Very basic projection predictive variable selection question


I’m a little confused on what is, exactly, “projection.” Is it when (a) the coefficients from the reference model are used in the smaller model, and then the Kullback-Leibler divergence between the predictions of the reference and smaller model is calculated or (b) the coefficients of the smaller model are solved as to minimize the K-L divergence between the predictions of the reference and smaller model?

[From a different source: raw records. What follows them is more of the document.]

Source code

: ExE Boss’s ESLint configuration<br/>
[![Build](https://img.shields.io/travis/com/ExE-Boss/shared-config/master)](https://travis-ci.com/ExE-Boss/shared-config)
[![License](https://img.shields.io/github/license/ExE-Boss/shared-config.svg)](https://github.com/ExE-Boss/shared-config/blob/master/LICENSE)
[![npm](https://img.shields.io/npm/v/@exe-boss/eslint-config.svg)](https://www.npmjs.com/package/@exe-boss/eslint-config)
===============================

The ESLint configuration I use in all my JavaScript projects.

Furthermore, if I understand correctly, for a given model size, the chosen variable set is the one that minimizes K-L divergence. But what happens if two variable sets yield very similar K-L values (e.g., with a 3 variable reference model, y ~ A + B + C, it is possible that y ~ A + B and y ~ A + C have similar K-L divergences)? Is there any way to see how the different variable sets rank against each other?

Thank you for answering and thank you to everyone that has been developing the packages and methods.


Welcome to The Stan Forums, Richard!

It’s (b).

The one with smaller KL divergence is chosen. More specifically, which.min() is used. So in the (unlikely) case that both candidate models have identical KL divergence, the first one (according to the order from this object) is used. Note that all this only applies to the forward search, not L1 search.

Unfortunately not, at least currently. But I’ll note this down as a possible extension for the future. If you have time, a corresponding feature request on projpred’s issue tracker would be welcome.


This is a very helpful reply. Thank you.

When doing cross-validation for search paths, we can get different search paths depending on the cross-validation fold. These different search paths are available in the projpred object, and we have used that to visualise similar sets of variables. See, e.g., Markus Paasiniemi’s MSc thesis Methods and Tools for Interpretable Bayesian Variable Selection. Currently there is no good helper function and as the object structure has changed, the old code examples may not work, but you can get that search path variability information if you want.


You’re right, I didn’t think about cross-validated search in this context here. Even though it won’t give you, @RichardF, the KL divergences of all candidate models at a given model size, it can nevertheless be used as a means of judging their importance. For this, you need to use element pct_solution_terms_cv of an object returned by cv_varsel(). As @avehtari mentioned, this element pct_solution_terms_cv definitely needs some improvements in terms of the user interface (see projpred issue #289). Currently, this is kind of a “hidden” feature.